Nowadays, special importance is attached to deciphering the structure of proteins. Proteins have several levels of structures:
- primary – a straight chain of monomer blocks;
- secondary – pieces of protein structure packed in standard units (spirals, globules, leaves);
- tertiary – a combination of several standard units in space;
- quaternary – when several protein molecules are intertwined together
Using the starting model – the primary structure of the protein, you can calculate its minimum energy. Researchers look at what it folds into in space to provide the greatest stability and thus determine the amount of minimum energy.

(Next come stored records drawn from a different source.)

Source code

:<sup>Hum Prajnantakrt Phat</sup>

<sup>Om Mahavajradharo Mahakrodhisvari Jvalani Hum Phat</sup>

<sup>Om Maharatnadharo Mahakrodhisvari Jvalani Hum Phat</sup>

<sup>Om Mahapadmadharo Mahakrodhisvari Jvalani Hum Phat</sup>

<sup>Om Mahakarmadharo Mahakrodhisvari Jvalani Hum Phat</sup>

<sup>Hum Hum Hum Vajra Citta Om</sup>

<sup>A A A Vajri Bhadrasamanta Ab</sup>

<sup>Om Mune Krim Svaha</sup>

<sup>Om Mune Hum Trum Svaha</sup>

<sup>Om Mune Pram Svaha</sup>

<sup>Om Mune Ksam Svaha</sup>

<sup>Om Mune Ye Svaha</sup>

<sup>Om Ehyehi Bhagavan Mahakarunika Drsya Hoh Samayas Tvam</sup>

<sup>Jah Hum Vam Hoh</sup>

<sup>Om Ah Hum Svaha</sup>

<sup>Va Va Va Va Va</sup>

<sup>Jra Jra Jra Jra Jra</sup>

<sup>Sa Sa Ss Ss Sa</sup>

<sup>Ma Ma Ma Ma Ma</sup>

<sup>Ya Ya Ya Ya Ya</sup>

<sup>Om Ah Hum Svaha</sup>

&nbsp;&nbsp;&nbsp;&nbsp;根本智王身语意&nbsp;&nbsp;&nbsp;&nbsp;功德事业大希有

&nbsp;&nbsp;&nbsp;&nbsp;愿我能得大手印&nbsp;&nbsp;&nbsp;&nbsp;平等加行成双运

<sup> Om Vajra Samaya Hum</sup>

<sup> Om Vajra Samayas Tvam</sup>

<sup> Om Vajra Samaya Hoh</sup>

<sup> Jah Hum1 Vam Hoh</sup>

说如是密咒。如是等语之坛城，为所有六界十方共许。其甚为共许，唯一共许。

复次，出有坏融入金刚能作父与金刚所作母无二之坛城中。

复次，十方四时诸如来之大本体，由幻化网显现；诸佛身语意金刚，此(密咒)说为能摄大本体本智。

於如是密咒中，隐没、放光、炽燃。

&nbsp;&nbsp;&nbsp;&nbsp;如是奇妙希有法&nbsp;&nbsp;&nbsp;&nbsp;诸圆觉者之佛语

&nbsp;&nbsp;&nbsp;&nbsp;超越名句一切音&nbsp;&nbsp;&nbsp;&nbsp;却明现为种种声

An ordinary protein molecule is very complex – it consists of one hundred amino acids and has a huge number of degrees of freedom. If one day mankind learns to accurately and quickly predict the structure of a protein by amino acid sequence, then this will make it possible to advance far in solving many medical and biological problems.
After all, it is violations in the structure of protein that often lead to various diseases. Such diseases are called molecular and currently several thousand have been discovered. Molecular ones include: Alzheimer’s disease, alimentary dystrophy, sickle cell anemia, and many others.
By deciphering the structure of the protein, we can understand what kind of medicine can cure these diseases. Experimentally calculating the structure of a protein is a very difficult and time-consuming task. If it were possible to anticipate it theoretically, it would accelerate progress in biology and medicine.
The very first protein structure was deciphered, the molecule of which contains only two polypeptide chains (21 and 30 amino acid residues, respectively). This simple protein was bovine insulin. Now scientists are able to decipher the structure of only small proteins of 30-40 amino acid residues and over time they plan to expand it to 100-200. At the moment, this is the main task of biology in the world.